That because you just list all these tables comma separated, without any join condition:
FROM employee E, job_information J, emergency_contact C
This basically performs a cross join, returning a cartesian product of all data.
This should do it, that is, if each of the id's has the same meaning, namely the employee id. I'd suggest having a look at your naming, because 'id' is too generic a name to use like this.

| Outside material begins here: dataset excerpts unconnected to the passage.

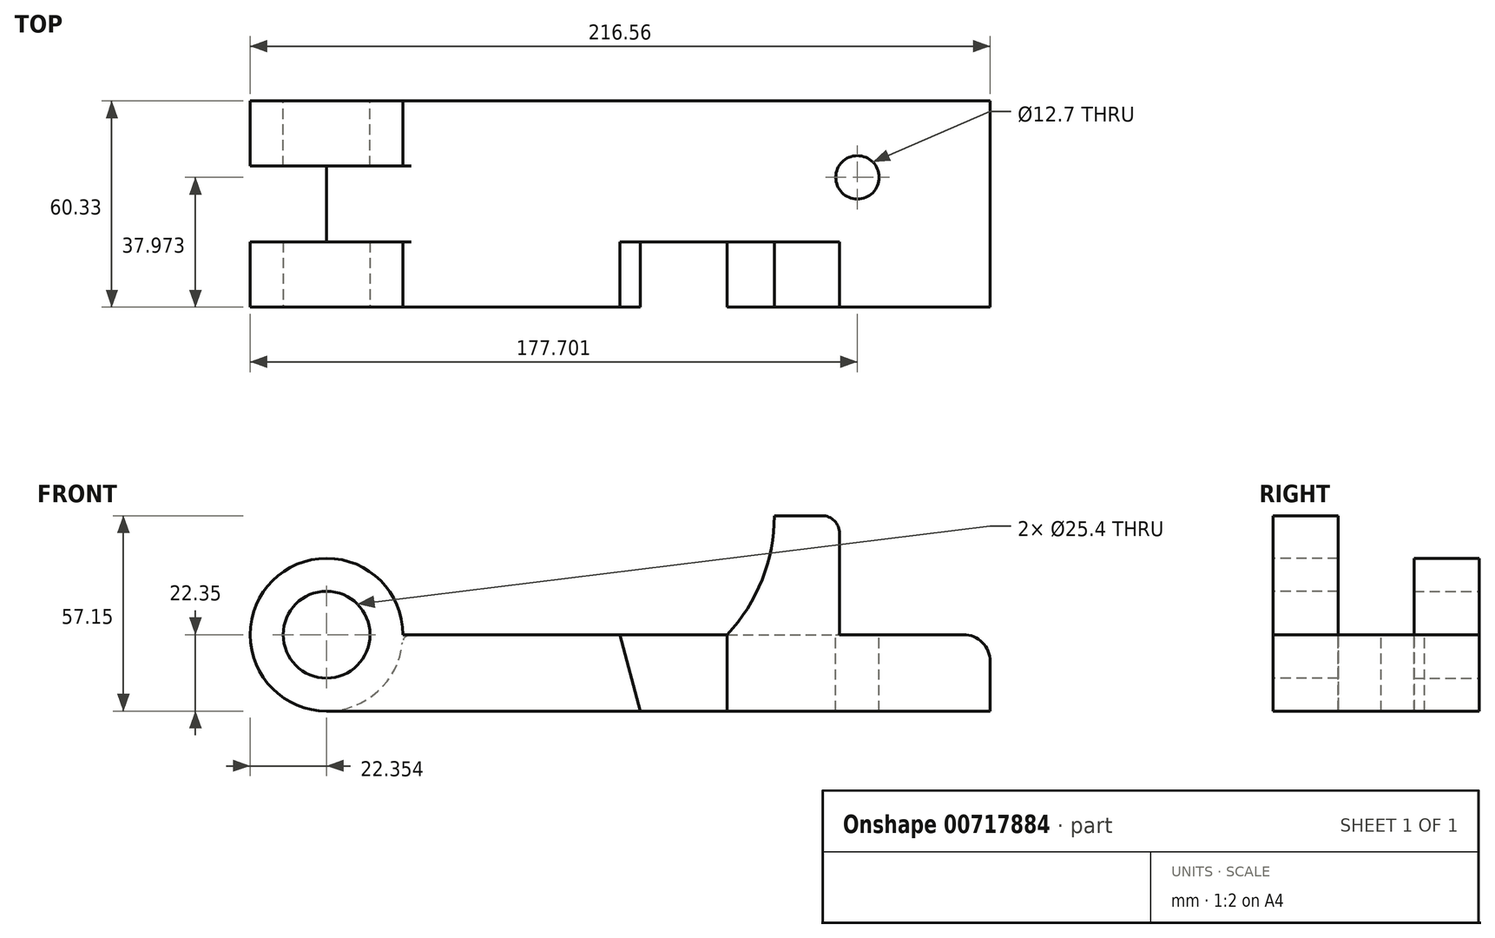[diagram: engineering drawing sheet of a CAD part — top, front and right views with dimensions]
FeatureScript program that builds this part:
annotation { "Feature Type Name" : "Feature", "Feature Type Description" : "" }
export const myFeature = defineFeature(function(context is Context, id is Id, definition is map)
    precondition{}
    {
        {
            var Q0;
            Q0=qCreatedBy(makeId("Front.planeOp"),FACE);
            var sketch = newSketch(context, id + "F0", { "sketchPlane" : qUnion([Q0])});
            skCircle(sketch, "E0", {"center": v(-60.72, 0) * mm, "radius": 12.7 * mm});
            skCircle(sketch, "E1", {"center": v(-60.72, 0) * mm, "radius": 22.35 * mm});
            skPoint(sketch, "E2", {"position": v(-83.07, 0) * mm});
            skLineSegment(sketch, "E3", {"start": v(-38.36, 0) * mm, "end": v(25.14, 0) * mm});
            skLineSegment(sketch, "E4", {"start": v(25.14, 0) * mm, "end": v(70.32, 0) * mm});
            skLineSegment(sketch, "E5", {"start": v(70.32, 0) * mm, "end": v(133.5, 0) * mm});
            skLineSegment(sketch, "E6", {"start": v(-60.72, 0) * mm, "end": v(-60.72, -22.35) * mm});
            skLineSegment(sketch, "E7", {"start": v(-60.72, -22.35) * mm, "end": v(133.5, -22.35) * mm});
            skLineSegment(sketch, "E8", {"start": v(133.5, -22.35) * mm, "end": v(133.5, 0) * mm});
            skLineSegment(sketch, "E9", {"start": v(25.14, 0) * mm, "end": v(31.13, -22.35) * mm});
            skLineSegment(sketch, "E10", {"start": v(56.53, 0) * mm, "end": v(56.53, -22.35) * mm});
            skPoint(sketch, "E11", {"position": v(89.37, 0) * mm});
            skLineSegment(sketch, "E12", {"start": v(70.32, 0) * mm, "end": v(70.32, 34.8) * mm});
            skLineSegment(sketch, "E13", {"start": v(89.37, 0) * mm, "end": v(89.37, 34.8) * mm});
            skLineSegment(sketch, "E14", {"start": v(89.37, 34.8) * mm, "end": v(70.32, 34.8) * mm});
            skArc(sketch, "E15", {"start": v(56.53, 0) * mm, "mid": v(66.75, 16.08) * mm, "end": v(70.32, 34.8) * mm});
            skSolve(sketch);
        }
        {
            var Q0;
            {var subQ0=sQuery(id+"F0.wireOp",EDGE,"E3");Q0=makeQuery(id+"F0.imprint","IMPRINT",FACE,{"disambiguationData":[TD([[makeQuery(id+"F0.imprint","IMPRINT",EDGE,{"derivedFrom":subQ0}),-1.0]])]});}
            var Q1;
            {var subQ0=sQuery(id+"F0.wireOp",EDGE,"E9");Q1=makeQuery(id+"F0.imprint","IMPRINT",FACE,{"disambiguationData":[TD([[makeQuery(id+"F0.imprint","IMPRINT",EDGE,{"derivedFrom":subQ0}),1.0]])]});}
            var Q2;
            {var subQ0=sQuery(id+"F0.wireOp",EDGE,"E8");Q2=makeQuery(id+"F0.imprint","IMPRINT",FACE,{"disambiguationData":[TD([[makeQuery(id+"F0.imprint","IMPRINT",EDGE,{"derivedFrom":subQ0}),1.0]])]});}
            extrude(context, id + "F1", {"entities" : qUnion([Q0, Q1, Q2]), "oppositeDirection" : true, "depth" : 60.32 * mm, "offsetDistance" : 25.4 * mm});
        }
        {
            var Q0;
            {var subQ0=sQuery(id+"F0.wireOp",EDGE,"E9");Q0=makeQuery(id+"F0.imprint","IMPRINT",FACE,{"disambiguationData":[TD([[makeQuery(id+"F0.imprint","IMPRINT",EDGE,{"derivedFrom":subQ0}),1.0]])]});}
            extrude(context, id + "F2", {"entities" : qUnion([Q0]), "operationType" : NewBodyOperationType.REMOVE, "oppositeDirection" : true, "depth" : 19.05 * mm, "offsetDistance" : 25.4 * mm});
        }
        {
            var Q0;
            {var subQ0=sQuery(id+"F0.wireOp",EDGE,"E12");Q0=makeQuery(id+"F0.imprint","IMPRINT",FACE,{"disambiguationData":[TD([[makeQuery(id+"F0.imprint","IMPRINT",EDGE,{"derivedFrom":subQ0}),1.0]])]});}
            var Q1;
            {var subQ0=sQuery(id+"F0.wireOp",EDGE,"E12");Q1=makeQuery(id+"F0.imprint","IMPRINT",FACE,{"disambiguationData":[TD([[makeQuery(id+"F0.imprint","IMPRINT",EDGE,{"derivedFrom":subQ0}),-1.0]])]});}
            extrude(context, id + "F3", {"entities" : qUnion([Q0, Q1]), "operationType" : NewBodyOperationType.ADD, "oppositeDirection" : true, "depth" : 19.05 * mm, "offsetDistance" : 25.4 * mm});
        }
        {
            var Q0;
            Q0=makeQuery(id+"F0.imprint","IMPRINT",FACE,{"disambiguationData":[TD([[makeQuery(id+"F0.imprint","IMPRINT",EDGE,{"derivedFrom":sQuery(id+"F0.wireOp",EDGE,"E0")}),-1.0]])]});
            extrude(context, id + "F4", {"entities" : qUnion([Q0]), "oppositeDirection" : true, "depth" : 19.05 * mm, "offsetDistance" : 25.4 * mm});
        }
        {
            var Q0;
            Q0=qCreatedBy(makeId("Front.planeOp"),FACE);
            cPlane(context, id + "F5", {"entities" : qUnion([Q0]), "cplaneType" : CPlaneType.OFFSET, "offset" : 30.16 * mm, "oppositeDirection" : true, "width" : 152.4 * mm, "height" : 152.4 * mm});
        }
        {
            var Q0;
            Q0=makeQuery(id+"F4.opExtrude","SWEPT_BODY",BODY,{"disambiguationData":[OSD([sQuery(id+"F0.wireOp",EDGE,"E0"),sQuery(id+"F0.wireOp",EDGE,"E1")])]});
            var Q1;
            Q1=qCreatedBy(id+"F5.planeOp",FACE);
            mirror(context, id + "F6", {"entities" : qUnion([Q0]), "mirrorPlane" : qUnion([Q1])});
        }
        {
            var Q0;
            Q0=makeQuery(id+"F1.opExtrude","SWEPT_BODY",BODY,{"disambiguationData":[OSD([sQuery(id+"F0.wireOp",EDGE,"E1"),sQuery(id+"F0.wireOp",EDGE,"E3"),sQuery(id+"F0.wireOp",EDGE,"E4"),sQuery(id+"F0.wireOp",EDGE,"E5"),sQuery(id+"F0.wireOp",EDGE,"E7"),sQuery(id+"F0.wireOp",EDGE,"E8")])]});
            var Q1;
            Q1=makeQuery(id+"F4.opExtrude","SWEPT_BODY",BODY,{"disambiguationData":[OSD([sQuery(id+"F0.wireOp",EDGE,"E0"),sQuery(id+"F0.wireOp",EDGE,"E1")])]});
            var Q2;
            Q2=makeQuery(id+"F6.opPattern","COPY",BODY,{"derivedFrom":makeQuery(id+"F4.opExtrude","SWEPT_BODY",BODY,{"disambiguationData":[OSD([sQuery(id+"F0.wireOp",EDGE,"E0"),sQuery(id+"F0.wireOp",EDGE,"E1")])]}),"instanceName":"1"});
            booleanBodies(context, id + "F7", {"operationType" : BooleanOperationType.UNION, "tools" : qUnion([Q0, Q1, Q2])});
        }
        {
            var Q0;
            Q0=makeQuery(id+"F1.opExtrude","SWEPT_FACE",FACE,{"disambiguationData":[OSD([sQuery(id+"F0.wireOp",EDGE,"E3"),sQuery(id+"F0.wireOp",EDGE,"E4"),sQuery(id+"F0.wireOp",EDGE,"E5")])]});
            var sketch = newSketch(context, id + "F8", { "sketchPlane" : qUnion([Q0])});
            skPoint(sketch, "E16", {"position": v(133.5, 60.33) * mm});
            skLineSegment(sketch, "E17", {"start": v(133.5, 60.33) * mm, "end": v(94.63, 60.33) * mm, "construction": true});
            skLineSegment(sketch, "E18", {"start": v(94.63, 60.33) * mm, "end": v(94.63, 37.97) * mm, "construction": true});
            skCircle(sketch, "E19", {"center": v(94.63, 37.97) * mm, "radius": 6.35 * mm});
            skSolve(sketch);
        }
        {
            var Q0;
            Q0=makeQuery(id+"F8.imprint","IMPRINT",FACE,{"disambiguationData":[TD([[makeQuery(id+"F8.imprint","IMPRINT",EDGE,{"derivedFrom":sQuery(id+"F8.wireOp",EDGE,"E19")}),1.0]])]});
            extrude(context, id + "F9", {"entities" : qUnion([Q0]), "operationType" : NewBodyOperationType.REMOVE, "oppositeDirection" : true, "depth" : 25.4 * mm, "offsetDistance" : 25.4 * mm});
        }
        {
            var Q0;
            Q0=makeQuery(id+"F1.opExtrude","SWEPT_EDGE",EDGE,{"disambiguationData":[OSD([sQuery(id+"F0.wireOp",EDGE,"E5"),sQuery(id+"F0.wireOp",EDGE,"E8")])]});
            fillet(context, id + "F10", {"entities" : qUnion([Q0]), "radius" : 7.87 * mm, "tangentPropagation" : true, "allowEdgeOverflow" : false});
        }
        {
            var Q0;
            Q0=makeQuery(id+"F3.opExtrude","SWEPT_EDGE",EDGE,{"disambiguationData":[OSD([sQuery(id+"F0.wireOp",EDGE,"E13"),sQuery(id+"F0.wireOp",EDGE,"E14")])]});
            fillet(context, id + "F11", {"entities" : qUnion([Q0]), "radius" : 5.08 * mm, "tangentPropagation" : true, "allowEdgeOverflow" : false});
        }
        {
            var Q0;
            {var subQ0=sQuery(id+"F0.wireOp",EDGE,"E3");var subQ1=sQuery(id+"F0.wireOp",EDGE,"E1");Q0=makeQuery(id+"F7.opBoolean","SPLIT",EDGE,{"disambiguationData":[topologyDisambiguationEdgeConnected([makeQuery(id+"F6.opPattern","COPY",FACE,{"derivedFrom":makeQuery(id+"F4.opExtrude","SWEPT_FACE",FACE,{"disambiguationData":[OSD([subQ1])]}),"instanceName":"1"})])],"derivedFrom":makeQuery(id+"F1.opExtrude","SWEPT_EDGE",EDGE,{"disambiguationData":[OSD([subQ1,subQ0])]})});}
            var Q1;
            {var subQ0=sQuery(id+"F0.wireOp",EDGE,"E3");var subQ1=sQuery(id+"F0.wireOp",EDGE,"E1");Q1=makeQuery(id+"F7.opBoolean","SPLIT",EDGE,{"disambiguationData":[topologyDisambiguationEdgeConnected([makeQuery(id+"F4.opExtrude","SWEPT_FACE",FACE,{"disambiguationData":[OSD([subQ1])]})])],"derivedFrom":makeQuery(id+"F1.opExtrude","SWEPT_EDGE",EDGE,{"disambiguationData":[OSD([subQ1,subQ0])]})});}
            var Q2;
            Q2=makeQuery(id+"F3.opExtrude","SWEPT_EDGE",EDGE,{"disambiguationData":[OSD([sQuery(id+"F0.wireOp",EDGE,"E5"),sQuery(id+"F0.wireOp",EDGE,"E13")])]});
            fillet(context, id + "F12", {"entities" : qUnion([Q0, Q1, Q2]), "radius" : 2.54 * mm, "tangentPropagation" : true, "allowEdgeOverflow" : false});
        }
    });
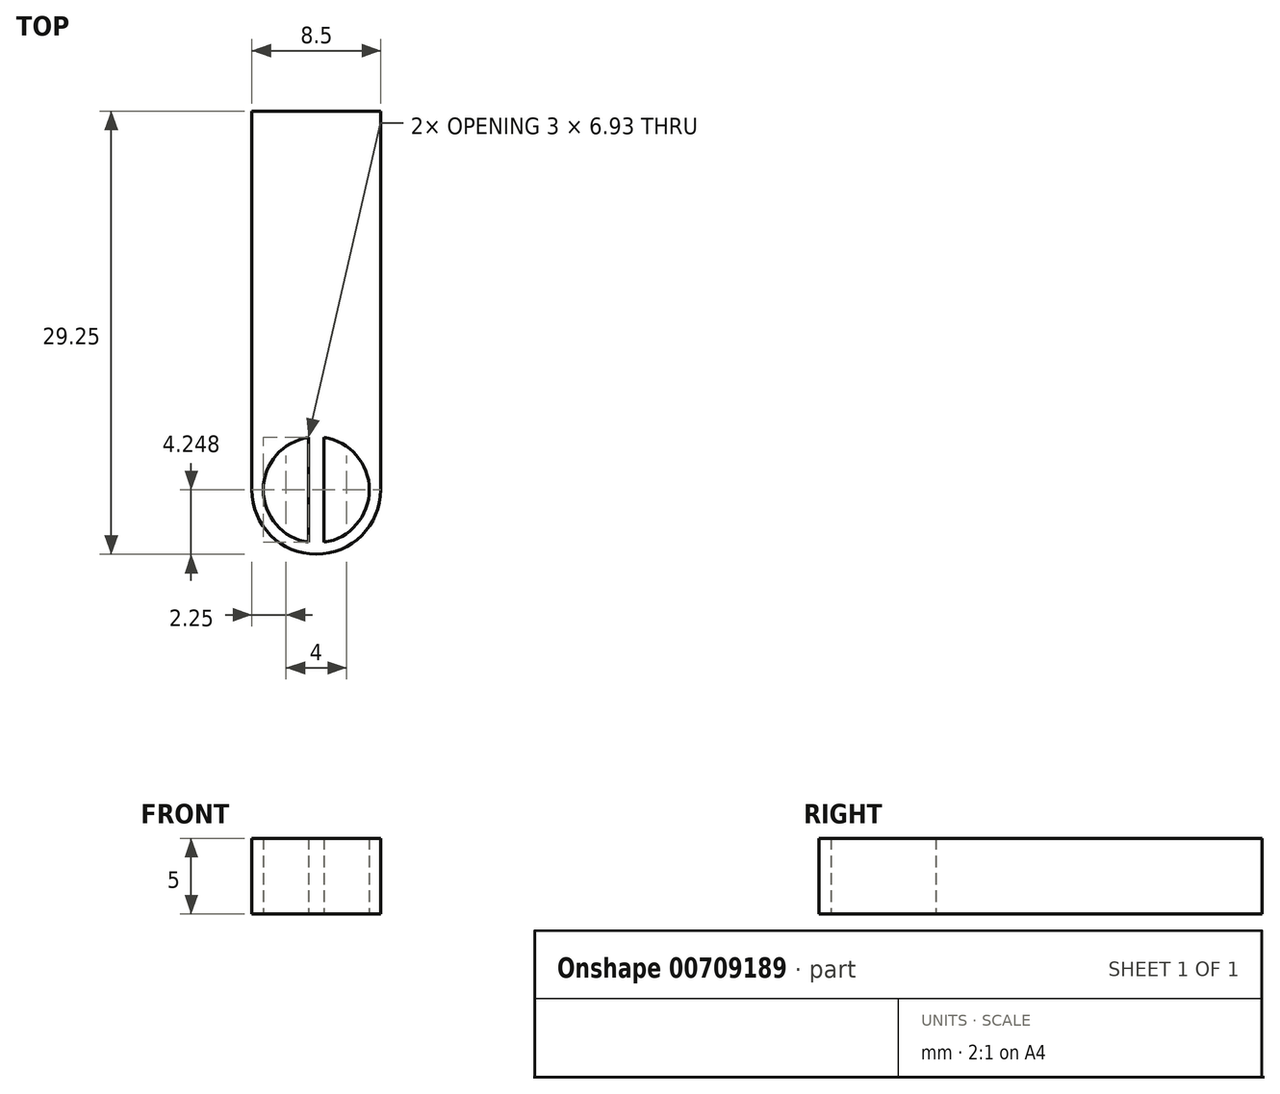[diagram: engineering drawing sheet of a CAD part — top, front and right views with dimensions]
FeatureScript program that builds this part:
annotation { "Feature Type Name" : "Feature", "Feature Type Description" : "" }
export const myFeature = defineFeature(function(context is Context, id is Id, definition is map)
    precondition{}
    {
        {
            var Q0;
            Q0=qCreatedBy(makeId("Top.planeOp"),FACE);
            var sketch = newSketch(context, id + "F0", { "sketchPlane" : qUnion([Q0])});
            skArc(sketch, "E0", {"start": v(-4.25, -5.41) * mm, "mid": v(0, -9.66) * mm, "end": v(4.25, -5.41) * mm});
            skLineSegment(sketch, "E1", {"start": v(-4.25, -5.41) * mm, "end": v(-4.25, 19.59) * mm});
            skLineSegment(sketch, "E2", {"start": v(4.25, -5.41) * mm, "end": v(4.25, 19.59) * mm});
            skLineSegment(sketch, "E3", {"start": v(-4.25, 19.59) * mm, "end": v(4.25, 19.59) * mm});
            skLineSegment(sketch, "E4", {"start": v(-0.5, -2.96) * mm, "end": v(-0.5, -7.86) * mm});
            skLineSegment(sketch, "E5.MirrorCS", {"start": v(0.5, -2.96) * mm, "end": v(0.5, -7.86) * mm});
            skArc(sketch, "E6", {"start": v(-0.5, -1.95) * mm, "mid": v(-3.5, -5.41) * mm, "end": v(-0.5, -8.88) * mm});
            skLineSegment(sketch, "E7", {"start": v(-0.5, -7.86) * mm, "end": v(-0.5, -8.88) * mm});
            skLineSegment(sketch, "E8", {"start": v(0.5, -7.86) * mm, "end": v(0.5, -8.88) * mm});
            skLineSegment(sketch, "E9", {"start": v(0.5, -8.88) * mm, "end": v(0.5, -1.95) * mm});
            skLineSegment(sketch, "E10", {"start": v(-0.5, -2.96) * mm, "end": v(-0.5, -1.95) * mm});
            skArc(sketch, "E11.trimOffspring", {"start": v(0.5, -8.88) * mm, "mid": v(3.5, -5.41) * mm, "end": v(0.5, -1.95) * mm});
            skSolve(sketch);
        }
        {
            var Q0;
            Q0=makeQuery(id+"F0.imprint","IMPRINT",FACE,{"disambiguationData":[TD([[makeQuery(id+"F0.imprint","IMPRINT",EDGE,{"derivedFrom":sQuery(id+"F0.wireOp",EDGE,"E0")}),1.0]])]});
            extrude(context, id + "F1", {"entities" : qUnion([Q0]), "depth" : 5 * mm, "offsetDistance" : 25 * mm});
        }
    });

As your database grows, you'll have all kinds of ids with different meanings.
SELECT E.id, E.name, E.email, J.title, J.location
FROM
employee E
inner join job_information J on J.id = E.id
inner join emergency_contact C on C.id = E.id
WHERE
(E.id LIKE '%kavi%') OR
(E.name LIKE '%kavi%') OR
(E.email LIKE '%kavi%') OR
(J.title LIKE '%kavi%') OR
(J.location LIKE '%kavi%') OR
(C.earea LIKE '%kavi%') OR
(C.ephone LIKE '%kavi')
In case you have an employee that might not have a job_information or an emergency_contact (which might happen of course), you can use a left join instead of an inner join.
For instance, if you remove the job_information for employee 3, you will only see employee 4 returned by the query above, even though employee 3 still matches the filter 'kavi'. To solve this, use this query:
http://sqlfiddle.com/#!2/4166ae/3
SELECT E.id, E.name, E.email, J.title, J.location
FROM
employee E
LEFT JOIN job_information J on J.id = E.id
LEFT JOIN emergency_contact C on C.id = E.id
WHERE
E.id LIKE '%kavi%' OR
E.name LIKE '%kavi%' OR
E.email LIKE '%kavi%' OR
J.id IS NULL OR
J.title LIKE '%kavi%' OR
J.location LIKE '%kavi%' OR
C.id IS NULL OR
C.earea LIKE '%kavi%' OR
C.ephone LIKE '%kavi'
It basically changes inner join
to left join
, and adds extra conditions to the where clause, allowing the id
s of the detail tables to be null
, indicating that there are no details for that employee.